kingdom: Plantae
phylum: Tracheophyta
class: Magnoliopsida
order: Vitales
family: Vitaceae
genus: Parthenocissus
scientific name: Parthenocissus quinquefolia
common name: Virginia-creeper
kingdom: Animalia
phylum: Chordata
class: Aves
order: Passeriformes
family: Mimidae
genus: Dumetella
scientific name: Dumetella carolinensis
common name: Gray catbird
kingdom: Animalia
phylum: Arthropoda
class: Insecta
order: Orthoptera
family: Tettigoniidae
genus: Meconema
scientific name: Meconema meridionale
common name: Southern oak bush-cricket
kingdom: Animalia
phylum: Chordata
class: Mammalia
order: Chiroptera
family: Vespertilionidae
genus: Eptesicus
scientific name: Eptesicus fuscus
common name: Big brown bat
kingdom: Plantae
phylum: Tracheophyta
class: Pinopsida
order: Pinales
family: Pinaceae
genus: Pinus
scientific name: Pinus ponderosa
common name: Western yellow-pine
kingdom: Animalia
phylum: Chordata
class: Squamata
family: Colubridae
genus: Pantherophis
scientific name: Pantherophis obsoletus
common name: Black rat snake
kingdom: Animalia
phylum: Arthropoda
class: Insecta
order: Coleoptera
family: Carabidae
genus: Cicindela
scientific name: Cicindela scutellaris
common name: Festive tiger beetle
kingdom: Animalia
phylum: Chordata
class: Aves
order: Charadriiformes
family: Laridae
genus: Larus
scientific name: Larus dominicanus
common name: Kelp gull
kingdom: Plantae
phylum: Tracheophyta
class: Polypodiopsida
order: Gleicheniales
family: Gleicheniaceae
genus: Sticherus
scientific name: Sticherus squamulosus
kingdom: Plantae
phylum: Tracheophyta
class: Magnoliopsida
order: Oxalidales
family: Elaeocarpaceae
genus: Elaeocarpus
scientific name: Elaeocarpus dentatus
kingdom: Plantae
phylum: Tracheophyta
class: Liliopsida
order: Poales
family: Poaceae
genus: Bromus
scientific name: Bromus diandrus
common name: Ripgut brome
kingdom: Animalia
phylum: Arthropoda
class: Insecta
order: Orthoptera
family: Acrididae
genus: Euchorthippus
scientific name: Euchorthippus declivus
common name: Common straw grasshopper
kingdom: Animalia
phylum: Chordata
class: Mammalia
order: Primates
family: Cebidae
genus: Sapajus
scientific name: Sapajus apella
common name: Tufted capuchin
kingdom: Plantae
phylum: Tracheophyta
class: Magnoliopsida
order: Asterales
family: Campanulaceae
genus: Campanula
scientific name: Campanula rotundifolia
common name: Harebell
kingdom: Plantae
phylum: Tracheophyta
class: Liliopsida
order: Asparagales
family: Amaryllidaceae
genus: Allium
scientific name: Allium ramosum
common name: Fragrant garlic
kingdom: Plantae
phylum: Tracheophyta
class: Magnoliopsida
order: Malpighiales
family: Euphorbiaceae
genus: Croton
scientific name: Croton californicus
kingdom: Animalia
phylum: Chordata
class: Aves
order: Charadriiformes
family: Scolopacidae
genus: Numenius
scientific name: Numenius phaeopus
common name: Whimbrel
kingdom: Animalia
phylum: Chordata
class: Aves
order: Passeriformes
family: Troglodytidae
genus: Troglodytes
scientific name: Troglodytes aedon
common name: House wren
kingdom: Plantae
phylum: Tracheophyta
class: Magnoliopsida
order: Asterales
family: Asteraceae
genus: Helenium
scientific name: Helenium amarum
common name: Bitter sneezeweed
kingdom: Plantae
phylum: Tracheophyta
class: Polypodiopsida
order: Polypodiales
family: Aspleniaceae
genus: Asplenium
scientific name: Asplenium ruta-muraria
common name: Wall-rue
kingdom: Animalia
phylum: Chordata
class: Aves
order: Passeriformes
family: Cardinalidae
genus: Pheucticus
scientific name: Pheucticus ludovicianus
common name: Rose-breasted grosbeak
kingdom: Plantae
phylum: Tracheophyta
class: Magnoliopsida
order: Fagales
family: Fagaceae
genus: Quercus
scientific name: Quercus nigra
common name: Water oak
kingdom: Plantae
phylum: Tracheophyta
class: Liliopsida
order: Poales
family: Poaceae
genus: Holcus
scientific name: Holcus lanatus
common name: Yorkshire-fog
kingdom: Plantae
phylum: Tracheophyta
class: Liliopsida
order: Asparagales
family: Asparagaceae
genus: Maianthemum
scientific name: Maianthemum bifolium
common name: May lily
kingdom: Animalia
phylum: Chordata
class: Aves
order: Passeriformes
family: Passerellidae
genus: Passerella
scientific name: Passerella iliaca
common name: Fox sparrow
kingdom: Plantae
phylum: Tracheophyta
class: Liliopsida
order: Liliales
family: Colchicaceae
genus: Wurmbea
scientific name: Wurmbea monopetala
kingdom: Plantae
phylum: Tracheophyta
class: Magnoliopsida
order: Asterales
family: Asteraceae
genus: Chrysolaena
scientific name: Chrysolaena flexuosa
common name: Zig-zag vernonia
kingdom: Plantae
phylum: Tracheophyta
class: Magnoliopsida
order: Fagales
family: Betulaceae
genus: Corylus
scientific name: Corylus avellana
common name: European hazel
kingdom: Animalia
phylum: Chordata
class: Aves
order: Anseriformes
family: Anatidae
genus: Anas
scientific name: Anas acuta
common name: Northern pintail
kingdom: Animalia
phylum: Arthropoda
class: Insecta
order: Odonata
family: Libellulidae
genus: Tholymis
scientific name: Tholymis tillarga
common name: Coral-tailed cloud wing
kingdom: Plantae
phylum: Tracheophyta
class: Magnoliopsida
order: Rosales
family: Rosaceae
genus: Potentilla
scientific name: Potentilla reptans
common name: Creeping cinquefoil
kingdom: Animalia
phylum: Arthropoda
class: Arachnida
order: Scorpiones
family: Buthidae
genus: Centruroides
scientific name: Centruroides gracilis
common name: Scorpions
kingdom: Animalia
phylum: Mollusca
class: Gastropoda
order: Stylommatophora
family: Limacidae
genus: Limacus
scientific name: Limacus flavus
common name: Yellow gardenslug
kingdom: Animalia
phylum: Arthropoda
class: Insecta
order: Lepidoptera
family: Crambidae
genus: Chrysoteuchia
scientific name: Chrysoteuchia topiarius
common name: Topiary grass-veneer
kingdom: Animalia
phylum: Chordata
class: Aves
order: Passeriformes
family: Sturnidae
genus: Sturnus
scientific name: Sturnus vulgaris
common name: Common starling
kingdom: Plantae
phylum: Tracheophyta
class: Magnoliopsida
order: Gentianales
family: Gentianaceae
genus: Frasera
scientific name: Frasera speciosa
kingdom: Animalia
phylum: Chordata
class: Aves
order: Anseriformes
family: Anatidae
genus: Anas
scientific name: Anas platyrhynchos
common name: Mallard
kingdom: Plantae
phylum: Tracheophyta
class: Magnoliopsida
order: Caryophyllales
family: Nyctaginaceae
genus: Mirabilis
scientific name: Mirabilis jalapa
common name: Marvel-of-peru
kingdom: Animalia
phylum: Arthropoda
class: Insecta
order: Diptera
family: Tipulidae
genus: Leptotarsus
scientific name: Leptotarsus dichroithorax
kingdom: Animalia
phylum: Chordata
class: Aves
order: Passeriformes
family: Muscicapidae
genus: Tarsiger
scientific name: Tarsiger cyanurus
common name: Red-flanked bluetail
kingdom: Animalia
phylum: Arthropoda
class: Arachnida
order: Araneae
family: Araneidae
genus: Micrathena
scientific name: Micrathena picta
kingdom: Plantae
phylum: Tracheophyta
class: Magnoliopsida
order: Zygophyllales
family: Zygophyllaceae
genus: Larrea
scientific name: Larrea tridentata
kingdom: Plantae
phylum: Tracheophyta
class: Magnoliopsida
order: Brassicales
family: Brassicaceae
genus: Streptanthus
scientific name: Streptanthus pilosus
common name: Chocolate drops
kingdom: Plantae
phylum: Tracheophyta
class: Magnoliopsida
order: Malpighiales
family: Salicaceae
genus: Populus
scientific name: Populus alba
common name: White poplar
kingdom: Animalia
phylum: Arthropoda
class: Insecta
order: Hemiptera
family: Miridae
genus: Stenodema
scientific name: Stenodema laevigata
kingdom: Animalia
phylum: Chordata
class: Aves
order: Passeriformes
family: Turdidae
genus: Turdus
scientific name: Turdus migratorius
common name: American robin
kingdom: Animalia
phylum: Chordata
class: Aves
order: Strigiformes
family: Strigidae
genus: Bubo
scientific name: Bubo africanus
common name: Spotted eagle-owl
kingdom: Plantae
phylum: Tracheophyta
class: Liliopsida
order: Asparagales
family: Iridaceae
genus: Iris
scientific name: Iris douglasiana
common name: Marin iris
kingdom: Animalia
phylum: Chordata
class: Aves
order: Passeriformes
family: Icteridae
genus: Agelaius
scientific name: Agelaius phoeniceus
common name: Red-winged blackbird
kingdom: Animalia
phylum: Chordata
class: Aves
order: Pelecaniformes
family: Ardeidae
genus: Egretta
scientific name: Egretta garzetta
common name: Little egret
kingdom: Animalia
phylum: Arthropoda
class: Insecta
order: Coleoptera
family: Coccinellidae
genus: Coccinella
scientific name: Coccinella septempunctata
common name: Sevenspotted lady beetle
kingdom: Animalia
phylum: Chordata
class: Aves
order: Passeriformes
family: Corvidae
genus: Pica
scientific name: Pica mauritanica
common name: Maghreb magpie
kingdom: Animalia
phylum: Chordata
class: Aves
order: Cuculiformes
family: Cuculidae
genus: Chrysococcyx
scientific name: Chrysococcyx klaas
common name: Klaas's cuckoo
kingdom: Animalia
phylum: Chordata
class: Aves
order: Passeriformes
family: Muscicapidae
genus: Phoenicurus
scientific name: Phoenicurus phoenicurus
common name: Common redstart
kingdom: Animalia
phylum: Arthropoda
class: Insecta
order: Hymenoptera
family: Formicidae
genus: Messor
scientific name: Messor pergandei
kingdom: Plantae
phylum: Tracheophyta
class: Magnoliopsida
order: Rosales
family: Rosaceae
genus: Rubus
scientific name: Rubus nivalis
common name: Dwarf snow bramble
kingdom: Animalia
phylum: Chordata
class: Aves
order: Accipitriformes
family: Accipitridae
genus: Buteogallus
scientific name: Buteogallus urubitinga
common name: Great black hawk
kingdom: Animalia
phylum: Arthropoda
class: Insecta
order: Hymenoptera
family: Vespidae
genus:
··········
DIRECTIONS: Copy out the lines of the rows word for word, from the line containing "scientific name: Campanula rotundifolia" through the line containing "genus: Croton", including both of those lines.

FINISHED TASK:
scientific name: Campanula rotundifolia
common name: Harebell
kingdom: Plantae
phylum: Tracheophyta
class: Liliopsida
order: Asparagales
family: Amaryllidaceae
genus: Allium
scientific name: Allium ramosum
common name: Fragrant garlic
kingdom: Plantae
phylum: Tracheophyta
class: Magnoliopsida
order: Malpighiales
family: Euphorbiaceae
genus: Croton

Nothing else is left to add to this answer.